In its present form, EchoSpeech could be used to communicate with others via smartphone in places where speech is inconvenient or inappropriate, like a noisy restaurant or quiet library. The silent speech interface can also be paired with a stylus and used with design software like CAD, all but eliminating the need for a keyboard and a mouse.
Outfitted with a pair of microphones and speakers smaller than pencil erasers, the EchoSpeech glasses become a wearable AI-powered sonar system, sending and receiving soundwaves across the face and sensing mouth movements. A deep learning algorithm then analyzes these echo profiles in real time, with about 95% accuracy.
“We’re moving sonar onto the body,” said Cheng Zhang, assistant professor of information science and director of Cornell’s Smart Computer Interfaces for Future Interactions (SciFi) Lab.
“We’re very excited about this system,” he said, “because it really pushes the field forward on performance and privacy.
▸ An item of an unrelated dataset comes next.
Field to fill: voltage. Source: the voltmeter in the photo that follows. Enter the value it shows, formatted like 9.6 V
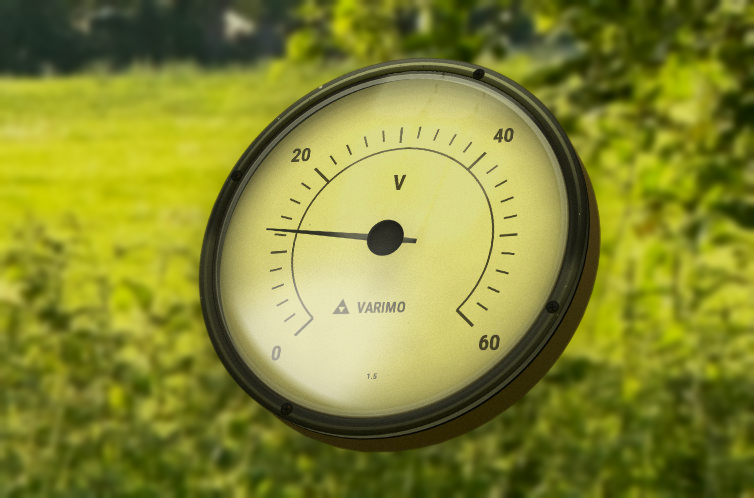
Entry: 12 V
It’s small, low-power and privacy-sensitive, which are all important features for deploying new, wearable technologies in the real world.”
Most technology in silent-speech recognition is limited to a select set of predetermined commands and requires the user to face or wear a camera, which is neither practical nor feasible, Cheng Zhang said. There also are major privacy concerns involving wearable cameras — for both the user and those with whom the user interacts, he said.
Acoustic-sensing technology like EchoSpeech removes the need for wearable video cameras. And because audio data is much smaller than image or video data, it requires less bandwidth to process and can be relayed to a smartphone via Bluetooth in real time, said François Guimbretière, professor in information science.
“And because the data is processed locally on your smartphone instead of uploaded to the cloud,” he said, “privacy-sensitive information never leaves your control.”